Podobno najpopularniejszy chleb na Ukrainie - w samym Kijowie zjada się go 700 ton dziennie! Chleb składa się z mieszanki mąki żytniej średniej i mąki pszennej razowej, i pieczony jest na zakwasie żytnim. Skorzystałam z przepisu Tatter, która swój oparła na przepisie Mariany. Zastosowałam w większości wersję Tatter, tyle że użyłam zakwasu o hydracji 100%, żeby miękisz był bliższy oryginałowi, czyli bardziej zwarty. Podzieliłam też składniki na pół i upiekłam jeden mały bocheneczek. Polecam sprawdzić na własnej skórze, czym Ukraina tak się zachwyca :).

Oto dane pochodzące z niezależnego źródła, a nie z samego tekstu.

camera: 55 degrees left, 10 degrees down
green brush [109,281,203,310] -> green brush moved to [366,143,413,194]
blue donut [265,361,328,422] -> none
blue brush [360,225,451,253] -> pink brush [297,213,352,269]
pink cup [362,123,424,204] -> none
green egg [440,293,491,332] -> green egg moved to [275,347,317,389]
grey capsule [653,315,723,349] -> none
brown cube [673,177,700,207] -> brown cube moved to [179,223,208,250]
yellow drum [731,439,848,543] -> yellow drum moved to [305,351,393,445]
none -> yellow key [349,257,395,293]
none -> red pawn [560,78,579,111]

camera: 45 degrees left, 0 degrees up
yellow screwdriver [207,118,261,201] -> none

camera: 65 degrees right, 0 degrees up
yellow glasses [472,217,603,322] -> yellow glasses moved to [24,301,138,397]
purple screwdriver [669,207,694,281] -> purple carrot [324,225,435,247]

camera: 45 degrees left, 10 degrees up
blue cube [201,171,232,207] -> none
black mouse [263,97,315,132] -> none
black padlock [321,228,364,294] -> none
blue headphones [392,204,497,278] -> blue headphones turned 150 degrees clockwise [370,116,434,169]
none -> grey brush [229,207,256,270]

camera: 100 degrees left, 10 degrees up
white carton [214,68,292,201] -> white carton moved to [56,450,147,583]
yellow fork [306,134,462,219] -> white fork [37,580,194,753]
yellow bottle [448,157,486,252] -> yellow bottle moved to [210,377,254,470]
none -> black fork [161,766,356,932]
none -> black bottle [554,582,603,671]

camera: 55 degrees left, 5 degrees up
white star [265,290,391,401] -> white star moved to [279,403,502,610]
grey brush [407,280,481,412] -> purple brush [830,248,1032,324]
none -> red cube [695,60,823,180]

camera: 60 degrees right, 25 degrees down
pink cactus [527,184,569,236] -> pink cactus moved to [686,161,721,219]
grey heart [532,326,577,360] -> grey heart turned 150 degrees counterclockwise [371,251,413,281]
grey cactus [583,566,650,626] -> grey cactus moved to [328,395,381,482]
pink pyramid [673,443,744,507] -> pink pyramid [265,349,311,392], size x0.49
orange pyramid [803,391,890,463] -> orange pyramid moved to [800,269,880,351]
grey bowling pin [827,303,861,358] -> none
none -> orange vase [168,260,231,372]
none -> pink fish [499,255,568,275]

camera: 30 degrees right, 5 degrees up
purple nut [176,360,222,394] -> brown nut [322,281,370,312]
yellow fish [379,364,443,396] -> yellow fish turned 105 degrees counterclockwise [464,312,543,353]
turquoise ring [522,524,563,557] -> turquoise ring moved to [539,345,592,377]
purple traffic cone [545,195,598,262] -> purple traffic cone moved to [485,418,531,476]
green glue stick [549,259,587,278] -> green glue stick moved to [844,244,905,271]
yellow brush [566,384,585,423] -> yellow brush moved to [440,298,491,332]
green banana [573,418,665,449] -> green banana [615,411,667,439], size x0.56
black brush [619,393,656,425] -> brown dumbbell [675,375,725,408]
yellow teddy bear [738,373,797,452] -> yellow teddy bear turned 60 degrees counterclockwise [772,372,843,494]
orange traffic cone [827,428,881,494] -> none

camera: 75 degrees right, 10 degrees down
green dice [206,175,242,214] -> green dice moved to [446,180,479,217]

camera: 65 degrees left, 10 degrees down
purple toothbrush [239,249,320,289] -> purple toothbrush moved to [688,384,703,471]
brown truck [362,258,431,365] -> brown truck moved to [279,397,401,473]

Wpis dołączam do akcji "Pieczywo świata".
Chleb ukraiński
Zaczyn
95 g zakwasu żytniego razowego 100%
110 g mąki żytniej średniej (lub 95 g mąki żytniej 720 i 15 g otrębów żytnich)
80 g wody
Wymieszaj składniki zaczynu i odstaw na 3-4 godziny w ciepłym miejscu.
Ciasto wlasciwe
Zaczyn
150 g wody
280 g mąki pszennej chlebowej
50 g mąki pszennej razowej
0.5 - 4 g drożdży (opcjonalnie, zrezygnowałam)
7 g soli
Zagnieć ciasto i zostaw do wyrośnięcia na 1,5 godziny w ciepłym miejscu. Uformuj bochenek i włóż do blaszki wyłożonej papierem do pieczenia. Odstaw na 60-90 minut (u mnie, w wersji bez drożdży było to za mało - chleb wyrastał 2 godziny, a i tak pękł podczas pieczenia). Piecz 20 minut w 250 stopniach i 20-25 minut w 220 stopniach.
----------
Wpis dołączam do listy Na zakwasie i na drożdżach, prowadzonej na blogu Zapach Chleba.